By Agnes Musee
Cal Poly Pomona alumna Cerise Santoro (’11, liberal studies; ’13, curriculum design) landed the prestigious English Language Fellow Program offered by the U.S. Department of State to teach in Tuguegarao City, Philippines.
Santoro will be working at the University of Saint Louis, a private Roman Catholic university.
Santoro went through a rigorous application process. She was invited to a general interview at Georgetown University, an interview with the Department of State in Washington D.C. and a final interview at the U.S. Embassy in Manila.
Fellows were given different international assignments based on their resumes and educational fortes. Luckily, Santoro got her first choice: the Philippines.
“My great grandma and both my grandparents used to travel around the world and send me postcards from places.

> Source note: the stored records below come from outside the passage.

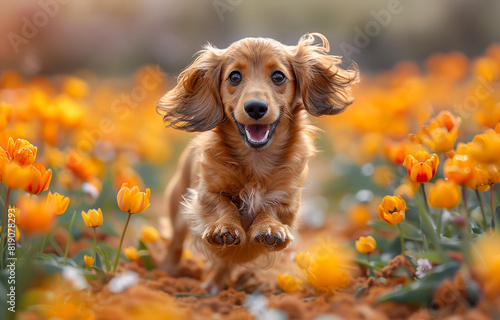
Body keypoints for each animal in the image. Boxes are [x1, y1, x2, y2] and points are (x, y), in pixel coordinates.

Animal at [158, 32, 358, 290]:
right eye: (234, 77)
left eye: (278, 76)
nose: (255, 108)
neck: (255, 161)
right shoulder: (205, 194)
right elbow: (223, 204)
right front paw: (225, 226)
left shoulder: (288, 200)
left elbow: (271, 208)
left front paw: (269, 227)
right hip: (177, 206)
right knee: (175, 242)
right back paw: (168, 272)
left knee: (226, 262)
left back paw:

I’ve been interested ever since,” said Santoro.
Santoro’s will be training teachers. The training will include pre-service training, which will prepare students in pursuit of a master’s degree in education.
In addition, Santoro will be teaching workshops that will focus on teaching educators efficient grading methods.
Because of Santoro’s appetite for international cultures and educational training, she worked at the Cal Poly English Language Institute (CPELI).
CPELI is a program for English language students, and it equips them with English skills to move onto other universities, study abroad or prepare for the workforce. The CPELI program lower-level and upper-level students, and it mostly hosts students from Kuwait, China, Vietnam, Korea and Japan.
With the help of student assistants like Santoro, CPELI students improve their language and learn about American culture.
“With the lower level students, [Santoro has] been great because she gets them to speak quickly, [and] she learned how to interact with all different kinds of students,” said CPELI Academic Program Coordinator Sakeena Ali. “Students are often scared. [They are] shy to participate or to speak out loud. [Santoro] gets them to feel comfortable and free to speak and makes the atmosphere very helpful for the students.”
In order to be considered for the English Language Fellow Program, applicants must be U.S. citizens and have a master’s in Teaching English to Speakers of Other Languages (TESOL) or a similar field that includes teaching English to foreigners.
Besides educational credentials, an applicant to the fellowship requires patience, determination and adaptable character.
“It’s not just all about training teachers. It’s about building relationships with other countries, building ties and gaining relationships around the world,” said Santoro.
CPELI Program Administrator Sarah Moussavi believes that Santoro is fit for the fellowship mission.
“She has become a much more well rounded teacher, she has developed her talents, [and] she was very talented to begin with ” she will get a different take on a lifestyle in a different region, which is very valuable in our field to get to relate much better to the people that come [to the U.S.] to study,” said Moussavi.
Although the program is only 10 months long, Santoro may be offered an extension or a specialist position at the University of Saint Louis under the Department of State.
“My long term goals are definitely to stay in the international realm or stay international. Whether I’m teaching or not, my whole world revolves around cultures,” said Santoro.
The Department of State grants a stipend of $30,000, which covers housing, food and transportation for fellows during their time abroad.